• Action item:
Quote each of the records below word for word, leaving out the pictures.

*** Opening The data ***

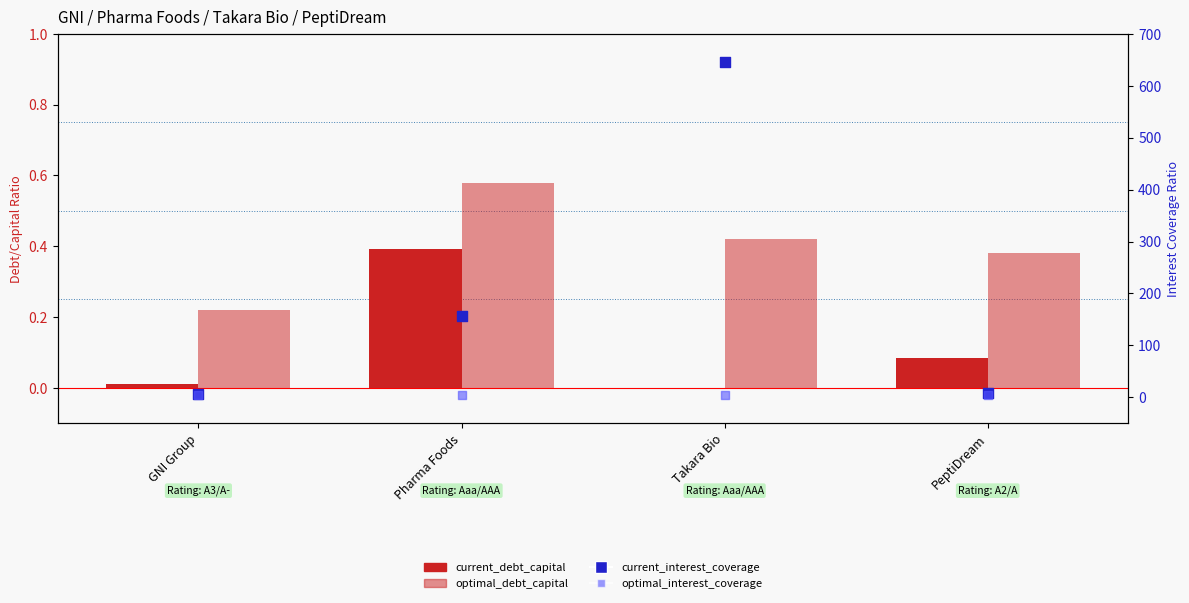

What are all the series names shown in the legend?

current_debt_capital, optimal_debt_capital, current_interest_coverage, optimal_interest_coverage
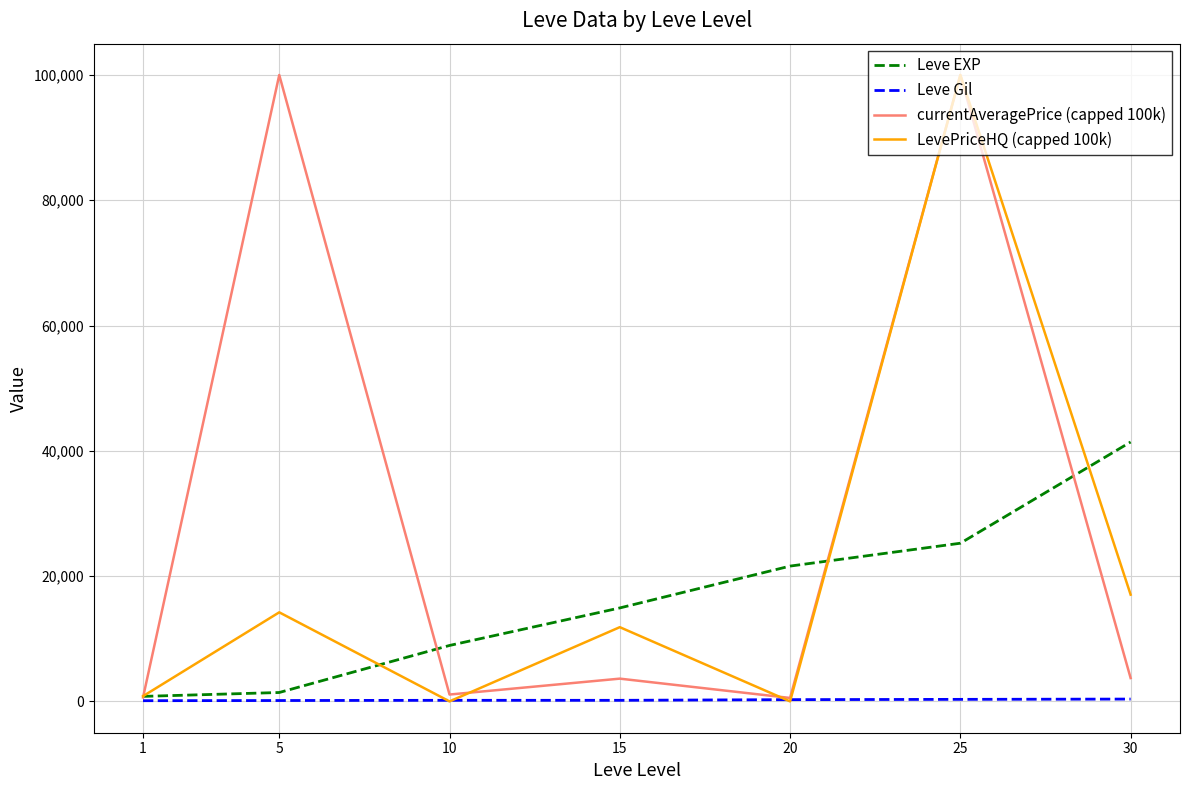

Between 10 and 30, which series saw the biggest shift?

Leve EXP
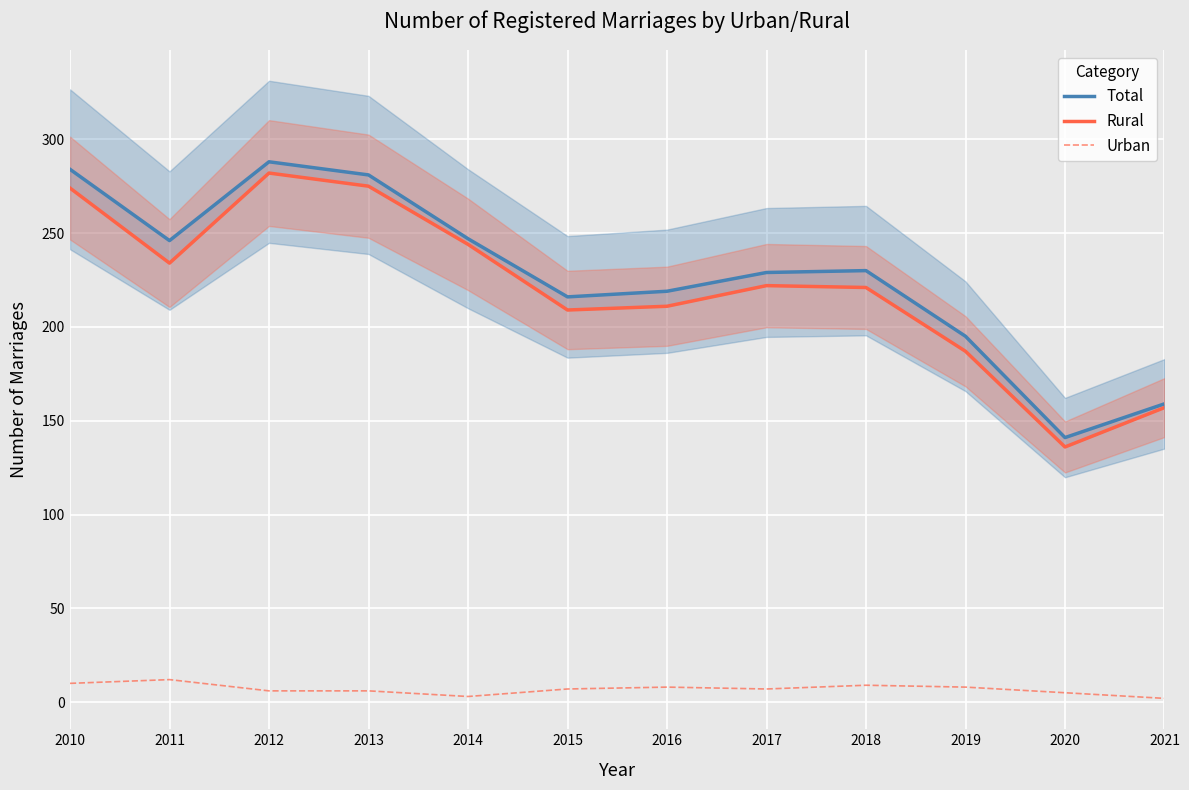

Reading right to left, what are all the values shown in this chart?

Total: 159	141	195	230	229	219	216	247	281	288	246	284
Rural: 157	136	187	221	222	211	209	244	275	282	234	274
Urban: 2	5	8	9	7	8	7	3	6	6	12	10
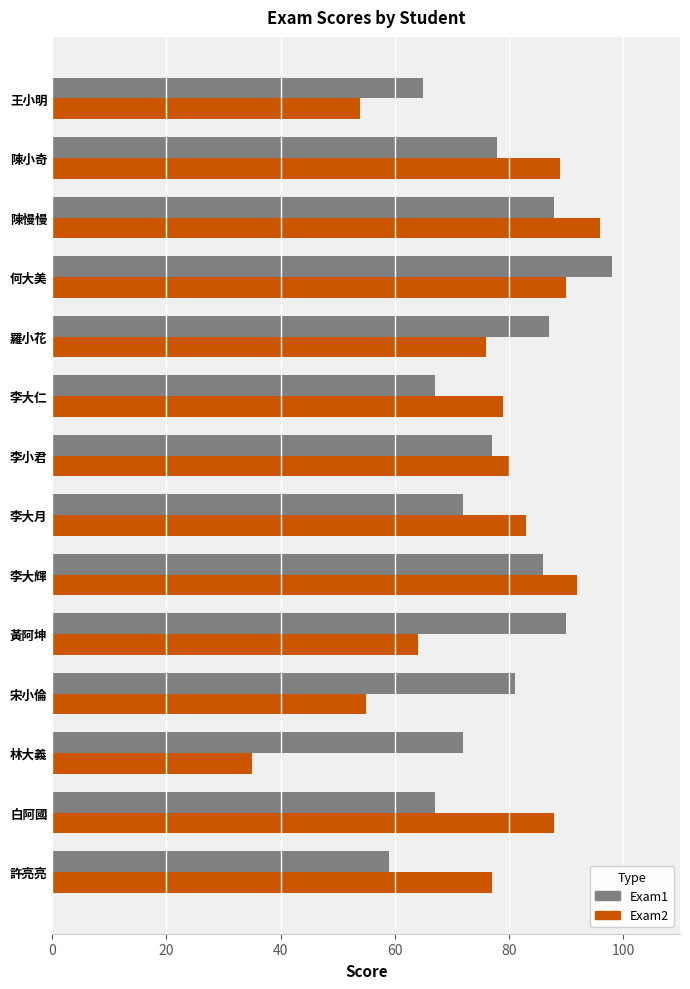

True or false: Exam2 has a value of 127 at 陳小奇.

False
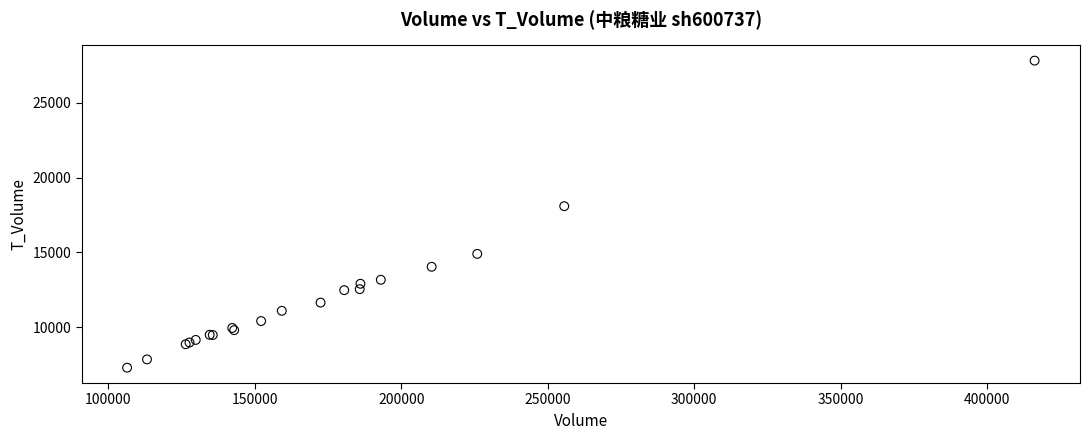

What Y value in the scatter plot is closest to 17553?

18086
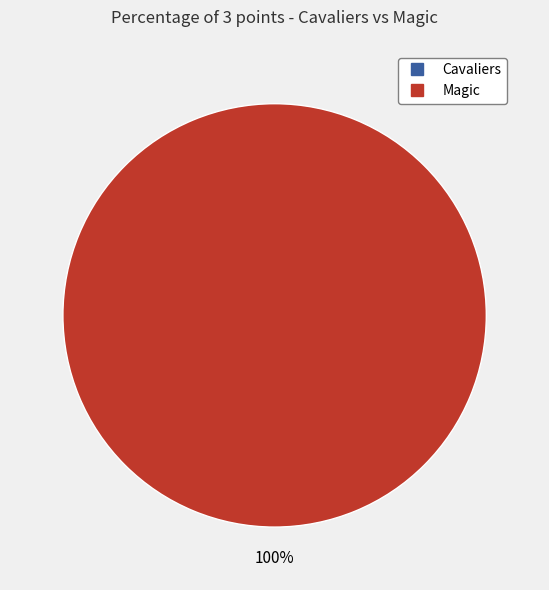

Is it true that Magic is 100% of the pie?

True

*** Closing The data ***

• Your response:
What are all the series names shown in the legend?

current_debt_capital, optimal_debt_capital, current_interest_coverage, optimal_interest_coverage

Between 10 and 30, which series saw the biggest shift?

Leve EXP

Reading right to left, what are all the values shown in this chart?

Total: 159	141	195	230	229	219	216	247	281	288	246	284
Rural: 157	136	187	221	222	211	209	244	275	282	234	274
Urban: 2	5	8	9	7	8	7	3	6	6	12	10

True or false: Exam2 has a value of 127 at 陳小奇.

False

What Y value in the scatter plot is closest to 17553?

18086

Is it true that Magic is 100% of the pie?

True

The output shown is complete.